HIV-SEQ (HIV RT and Protease Search Engine for Queries, formerly HRP-ASAP) accepts user-submitted RT and protease sequences, compares them to a reference sequence and uses the differences (mutations) as query parameters for interrogating the sequence database (7). The program allows users to discover associations between a submitted sequence and previously published sequences containing the same mutations. The web site also contains a beta test version of an anti-HIV drug resistance interpretation program, which accepts user-submitted RT and protease sequences and returns inferred levels of resistance to 15 clinically available anti-HIV drugs. Drug resistance is inferred using a comprehensive set of rules hyper-linked to the output of specific database queries.


The data model will be broadened to link sequence data with additional types of in vitro and clinical phenotypic data. The model will continue to utilize relational features to represent data such as sequences and in vitro drug susceptibility results. However, object-oriented features will be incorporated to model higher-level data such as disease stage, complex treatment regimens and response to anti-HIV therapy. These changes in the data model will expand the usefulness of the database, increasing the user base from beyond a core group of sequence analysts to include clinical investigators studying other aspects of HIV drug resistance. Preliminary research on a third molecular target of HIV therapy, the gp41 envelope protein (8), has also begun and will be included in the database when appropriate.


Please refer to this article, when citing the HIV RT and Protease Sequence Database.

· · · · ·

- EXERCISE 1 -
In the passage on the HIV RT and Protease Sequence Database, how many clinically available anti-HIV drugs does the beta interpretation program return inferred resistance levels for?
- EXERCISE 2 -
Extend the passage on the HIV RT and Protease Sequence Database, starting after its final sentence.

· · · · ·

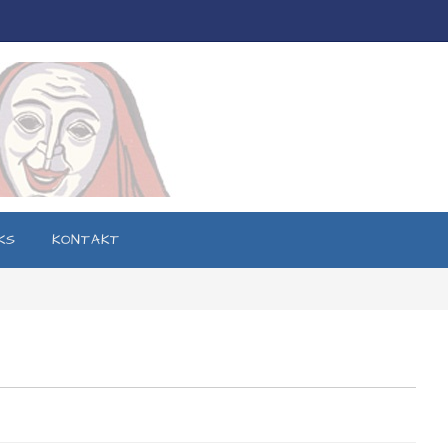
KS
KONTAKT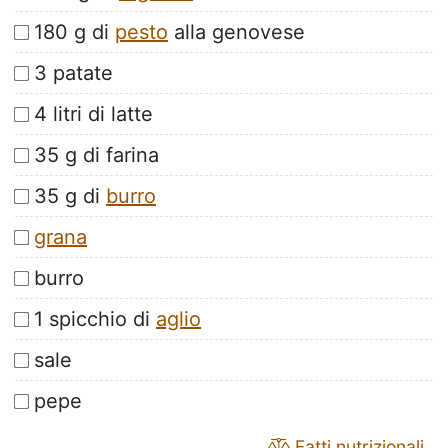
180 g di
pesto
alla genovese
3 patate
4 litri di latte
35 g di farina
35 g di
burro
grana
burro
1 spicchio di
aglio
sale
pepe
Fatti nutrizionali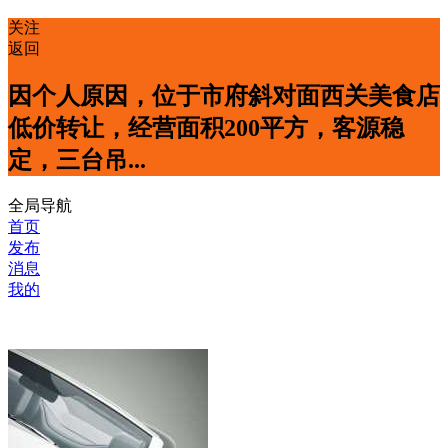
关注
返回
因个人原因，位于市府斜对面西关美食店
低价转让，经营面积200平方，客源稳
定，三台吊...
全局导航
首页
发布
消息
我的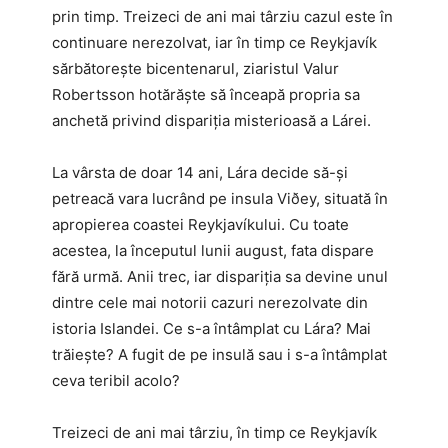
prin timp. Treizeci de ani mai târziu cazul este în
continuare nerezolvat, iar în timp ce Reykjavík
sărbătorește bicentenarul, ziaristul Valur
Robertsson hotărăște să înceapă propria sa
anchetă privind dispariția misterioasă a Lárei.
La vârsta de doar 14 ani, Lára decide să-și
petreacă vara lucrând pe insula Viðey, situată în
apropierea coastei Reykjavíkului. Cu toate
acestea, la începutul lunii august, fata dispare
fără urmă. Anii trec, iar dispariția sa devine unul
dintre cele mai notorii cazuri nerezolvate din
istoria Islandei. Ce s-a întâmplat cu Lára? Mai
trăiește? A fugit de pe insulă sau i s-a întâmplat
ceva teribil acolo?
Treizeci de ani mai târziu, în timp ce Reykjavík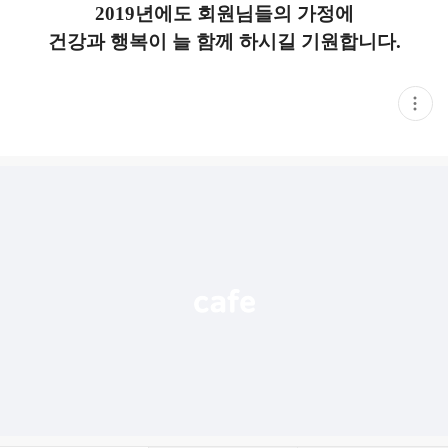
2019년에도 회원님들의 가정에
건강과 행복이 늘 함께 하시길 기원합니다.
현
재
게
시
글
추
가
기
능
열
기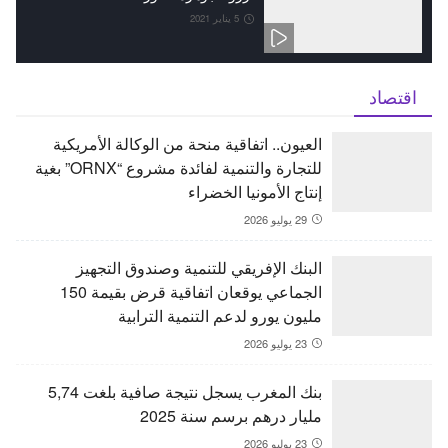
5 يناير 2021
اقتصاد
العيون.. اتفاقية منحة من الوكالة الأمريكية
للتجارة والتنمية لفائدة مشروع “ORNX” بغية
إنتاج الأمونيا الخضراء
29 يوليو 2026
البنك الإفريقي للتنمية وصندوق التجهيز
الجماعي يوقعان اتفاقية قرض بقيمة 150
مليون يورو لدعم التنمية الترابية
23 يوليو 2026
بنك المغرب يسجل نتيجة صافية بلغت 5,74
مليار درهم برسم سنة 2025
23 يوليو 2026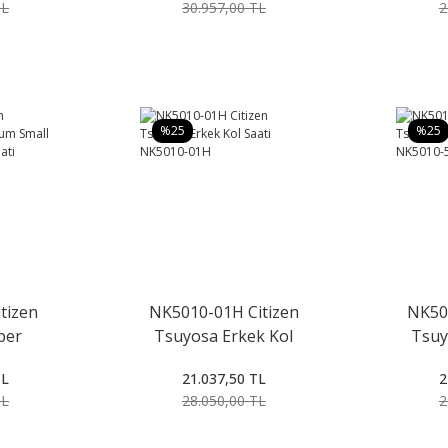
TL
30.957,00 TL
2
%25
%25
tizen
NK5010-01H Citizen
NK50
per
Tsuyosa Erkek Kol
Tsuy
all
Saati NK5010-01H
Saat
TL
21.037,50 TL
2
k Kol
TL
28.050,00 TL
2
-80L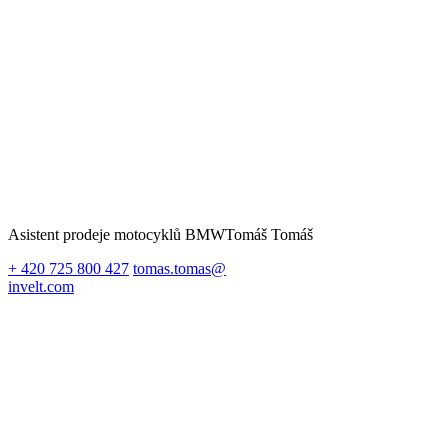
Asistent prodeje motocyklů BMW
Tomáš Tomáš
+ 420 725 800 427
tomas.tomas@
invelt.com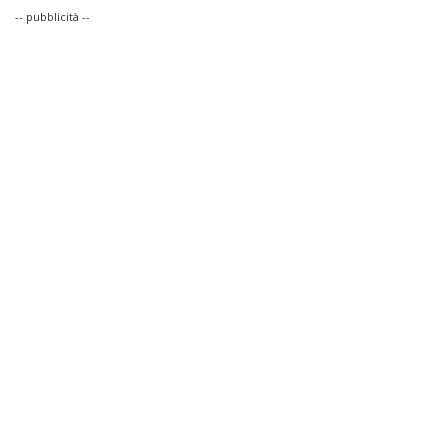
-- pubblicità --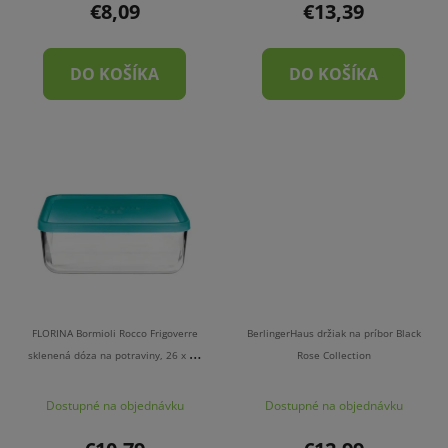
€8,09
€13,39
DO KOŠÍKA
DO KOŠÍKA
FLORINA Bormioli Rocco Frigoverre
BerlingerHaus držiak na príbor Black
sklenená dóza na potraviny, 26 x 21
Rose Collection
cm
Dostupné na objednávku
Dostupné na objednávku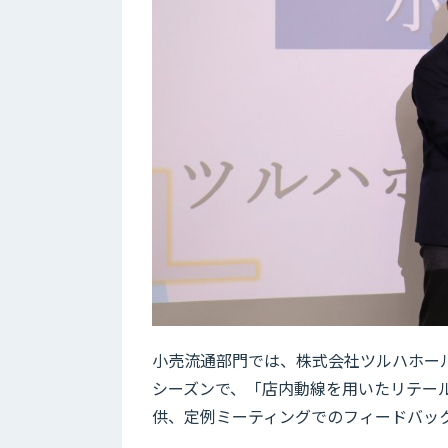
小売流通部門では、株式会社ツルハホール
シーズンで、「店内動線を用いたリテー
供、定例ミーティングでのフィードバッ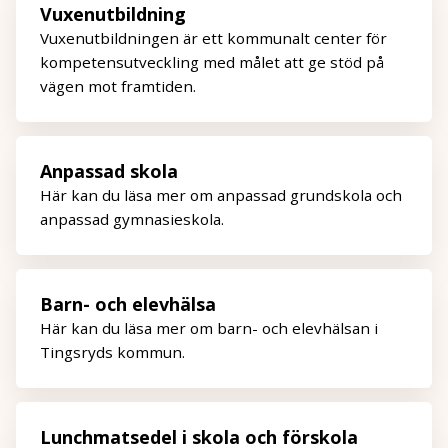
Vuxenutbildning
Vuxenutbildningen är ett kommunalt center för
kompetensutveckling med målet att ge stöd på
vägen mot framtiden.
Anpassad skola
Här kan du läsa mer om anpassad grundskola och
anpassad gymnasieskola.
Barn- och elevhälsa
Här kan du läsa mer om barn- och elevhälsan i
Tingsryds kommun.
Lunchmatsedel i skola och förskola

· · · · ·

- EXERCISE RESPONSE 1 -
Fifteen.

- EXERCISE RESPONSE 2 -
1. Carpenter C.C., Cooper,D.A., Fischl,M.A., Gatell,J.M., Gazzard,B.G., Hammer,S.M., Hirsch,M.S., Jacobsen,D.M., Katzenstein,D.A., Montaner,J.A. et al. (2000) Antiretroviral therapy in adults: updated recommendations of the International AIDS Society-USA Panel. JAMA, 283, 381–390. [PubMed]
2. Hirsch M.S., Brun-Vezinet,F., D’Aquila,R.T., Hammer,S.M., Johnson,V.A., Kuritzkes,D.R., Loveday,C., Mellors,J.W., Clotet,B., Conway,B. et al. (2000) Antiretroviral drug resistance testing in adult HIV-1 infection: recommendations of an International AIDS Society-USA Panel. JAMA, 283, 2417–2426. [PubMed]
3. Robertson D.L., Anderson,J.P., Bradac,J.A., Carr,J.K., Foley,B., Funkhouser,R.K., Gao,F., Hahn,B.H., Kalish,M.L., Kuiken,C.L. et al. (2000) HIV-1 Nomenclature Proposal A Reference Guide to HIV-1 Classification. Science, 288, 55–56. [PubMed]
4. Shafer R.W., Stevenson,D. and Chan,B. (1999) Human Immunodeficiency Virus Reverse Transcriptase and Protease Sequence Database. Nucleic Acids Res., 27, 348–352. [PMC free article] [PubMed]
5. Shafer R.W., Jung,D.R., Betts,B.J., Xi,Y. and Gonzales,M.J. (2000) Human immunodeficiency virus reverse transcriptase and protease sequence database. Nucleic Acids Res., 28, 346–348. [PMC free article] [PubMed]
6. Kuiken C.L., Foley,B., Hahn,B.H., Marx,P., McCutchan,F.E., Mellors,J., Mullins,J., Wolinsky,S. and Korber,B. (1999) Human Retroviruses and AIDS. A Compilation and Analysis of Nucleic Acid and Amino Acid Sequences. Theoretical Biology and Biophysics, Los Alamos, NM.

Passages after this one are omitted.